I doubt this can be done but you never know. I need to be able to crack an amember admin password that is salted Anyone know if this can be bruted?
If you know the salt, then you could compare it to a rainbow table. Without knowing the salt, you're likely screwed. This is written based on the assumption that you locked yourself out of your own site that you are the admin to.
Always possible... but not for us regular guys (well really depends... password length, luck etc.) "There are always ways around a closed door.... often you will just end up infront on another one."
This isn't hacking. It's my own table and I do know the salt obviously. This is purely for educational purposes because Amember says the admin accounts are not retrievable but coming from a cracking background I know everything is reversible.

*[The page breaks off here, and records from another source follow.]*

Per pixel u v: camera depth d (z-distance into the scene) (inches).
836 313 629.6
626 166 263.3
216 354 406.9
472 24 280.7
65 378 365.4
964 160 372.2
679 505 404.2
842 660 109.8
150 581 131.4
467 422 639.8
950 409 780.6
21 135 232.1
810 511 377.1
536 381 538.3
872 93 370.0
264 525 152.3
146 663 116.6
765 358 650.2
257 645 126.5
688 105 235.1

hammers aren't reversible but useless information aside good luck and dont get yourself shipped to gitmo
If you know of the salt and the encryption algo, you can write a program to brute force it or you could even create the appropriate rainbow tables in case you want to do this for many hashes.

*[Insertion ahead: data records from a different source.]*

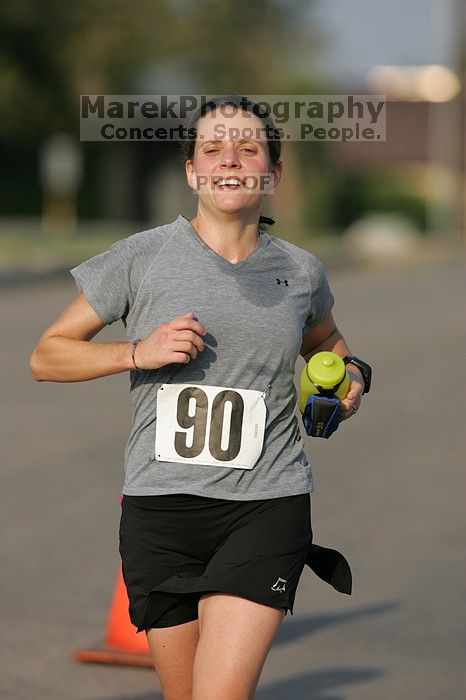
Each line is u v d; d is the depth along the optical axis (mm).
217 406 9953
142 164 128375
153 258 10133
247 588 9695
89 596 16938
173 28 123062
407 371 37844
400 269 91375
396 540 19688
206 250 10164
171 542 10008
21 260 67938
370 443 27172
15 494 22141
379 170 158875
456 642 15500
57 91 121188
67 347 10070
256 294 10102
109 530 20047
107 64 122000
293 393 10305
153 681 14242
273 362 10062
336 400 10312
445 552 19109
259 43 127188
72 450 25703
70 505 21500
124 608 14977
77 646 15109
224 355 9992
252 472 9992
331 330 11094
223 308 10000
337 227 143125
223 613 9656
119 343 9945
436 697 13789
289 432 10219
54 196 123438
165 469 9977
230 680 9461
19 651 14922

Rainbow tables are not the way to go with anything using unique salts. If the entire system had a static salt then you could try and justify it. For just one object though, you're wasting more time doing R/W to the disk than just doing it on the cpu/gpu/memory. As for if its possible, yes. There is however a difference. If its using MD5, SHA1, SHA* or other one-way algorithms then you can only attempt collisions. Actually decrypting it isn't possible. To brute force, you just need to make a program that uses the same algorithm as in the program, and provide the salt+hash. To get faster speeds you will need to optimize the algorithm itself to possibly bypass or cache certain parts. Something as simple as md5($pass.$salt) or sha1($pass.salt) can easily be bruteforced at over 1b/sec. Md5 is around 50 billion for GPGPU, SHA1 is around 10 billion. In short: You can bruteforce it, yes.
I assumed it was a static salt. You are totally correct that it would not make any sense to use RT for a dynamic salt.